[Chart comprehension data]
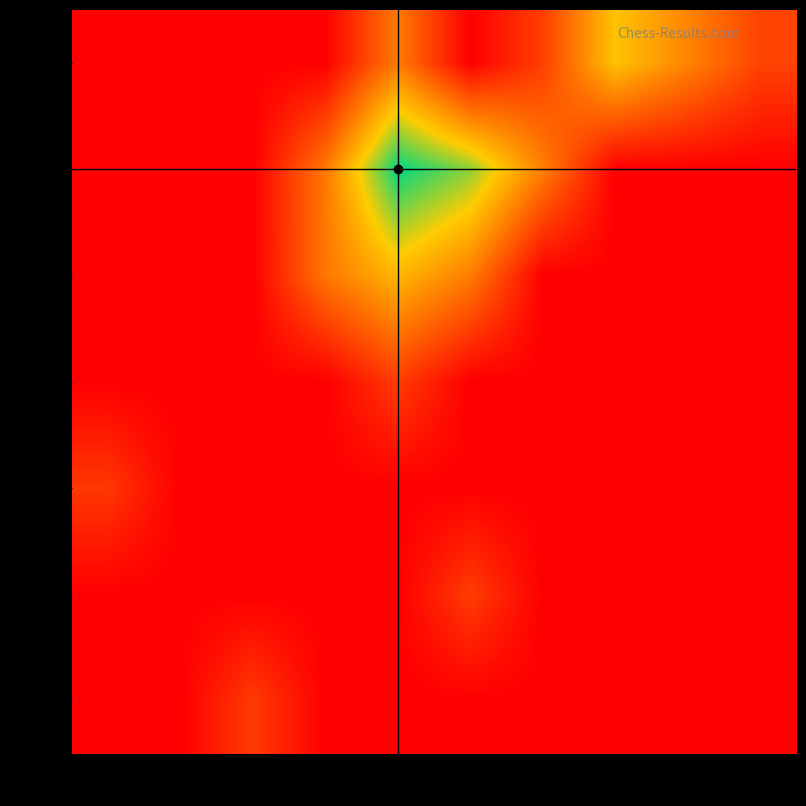

What is the total value across all series at 2450?

173.3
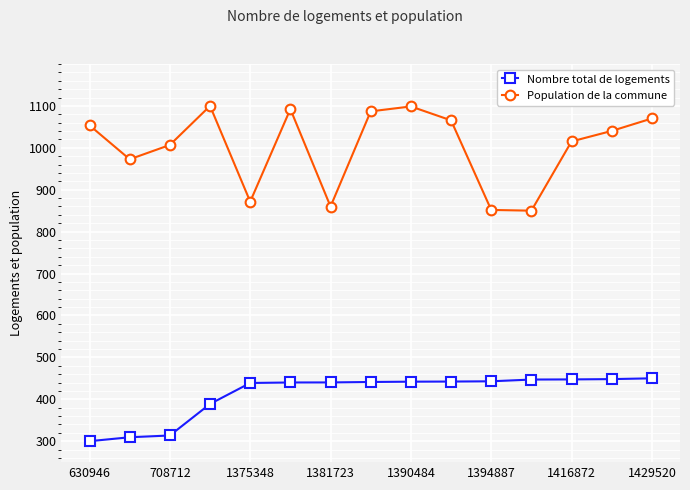

Which series has the widest spread of values?

Population de la commune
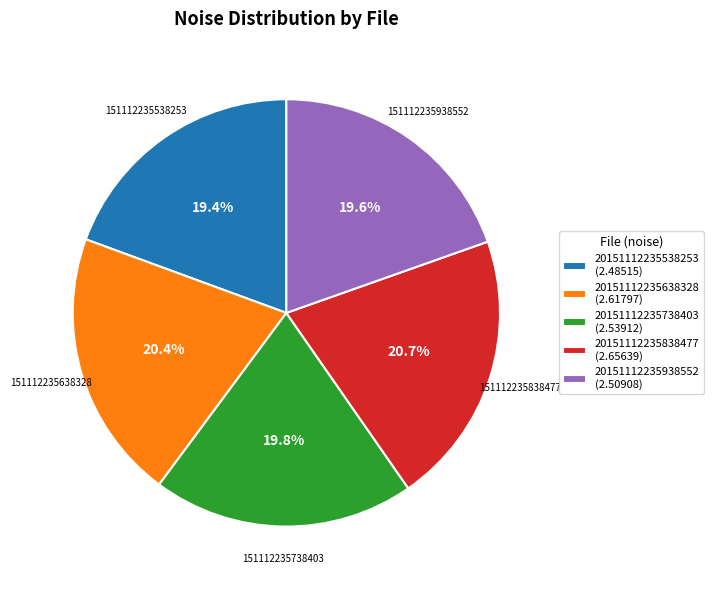

Is there any slice that represents more than half of the pie?

No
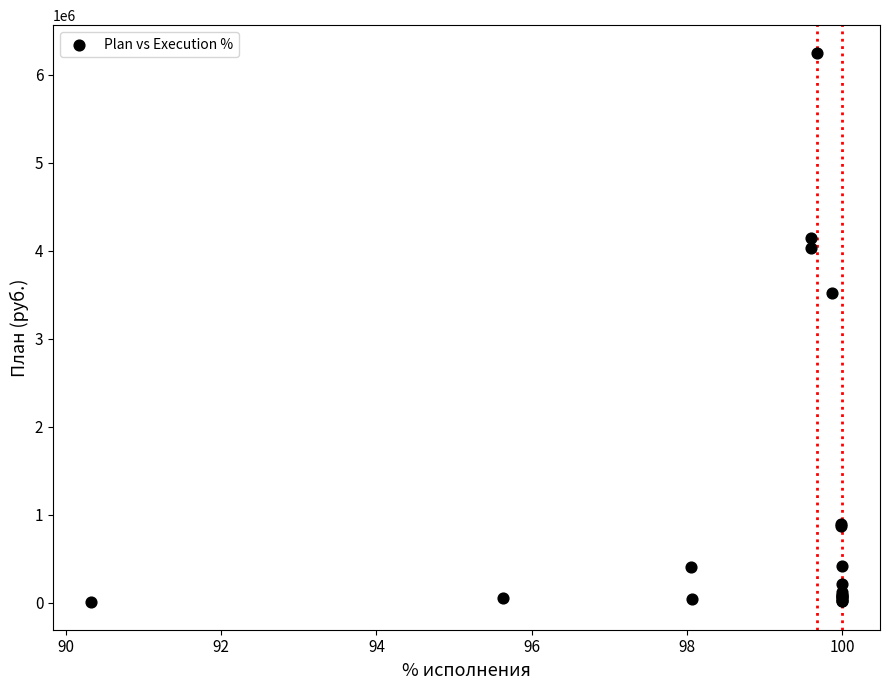

What Y value in the scatter plot is closest to 3127903?

3521703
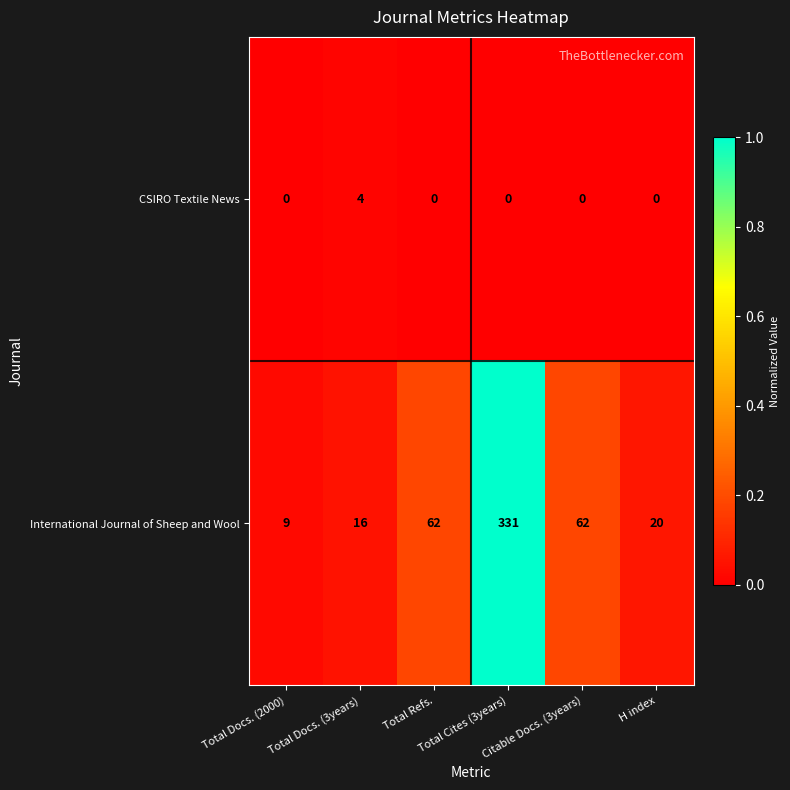

Which series has the largest range (max minus min)?

International Journal of Sheep and Wool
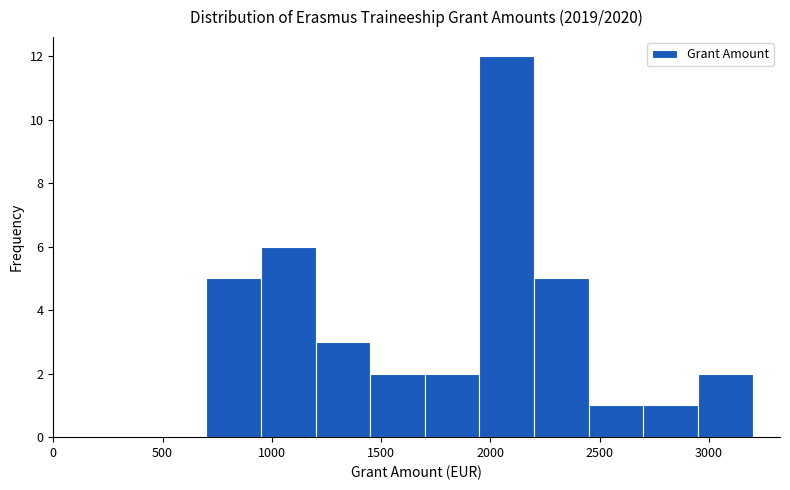

Reading left to right, transcribe this chart: for each bar, give the range it covers on the x-axis and its height. The values are not printed on the chart, so give them approximately, as read against the axis.

700 to 950: 5
950 to 1200: 6
1200 to 1450: 3
1450 to 1700: 2
1700 to 1950: 2
1950 to 2200: 12
2200 to 2450: 5
2450 to 2700: 1
2700 to 2950: 1
2950 to 3200: 2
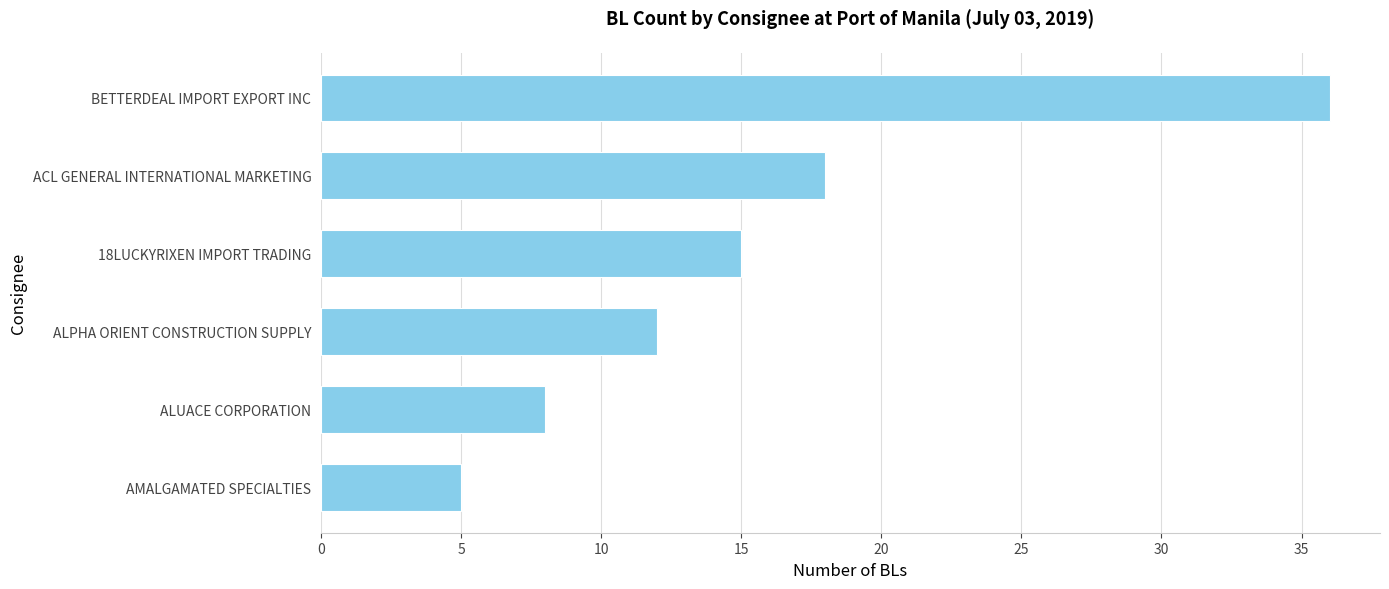

List the labels in order of value, smallest first.

AMALGAMATED SPECIALTIES, ALUACE CORPORATION, ALPHA ORIENT CONSTRUCTION SUPPLY, 18LUCKYRIXEN IMPORT TRADING, ACL GENERAL INTERNATIONAL MARKETING, BETTERDEAL IMPORT EXPORT INC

- **The problem**: Turn the listing above, from the line with "Reading left to" up to and including the line with "List the labels", into a Markdown table with the columns Row and Line. Leave out blank lines and pictures.

- **Task solution**:
| Row | Line |
|---|---|
| 1 | Reading left to right, transcribe this chart: for each bar, give the range it covers on the x-axis and its height. The values are not printed on the chart, so give them approximately, as read against the axis. |
| 2 | 700 to 950: 5 |
| 3 | 950 to 1200: 6 |
| 4 | 1200 to 1450: 3 |
| 5 | 1450 to 1700: 2 |
| 6 | 1700 to 1950: 2 |
| 7 | 1950 to 2200: 12 |
| 8 | 2200 to 2450: 5 |
| 9 | 2450 to 2700: 1 |
| 10 | 2700 to 2950: 1 |
| 11 | 2950 to 3200: 2 |
| 12 | List the labels in order of value, smallest first. |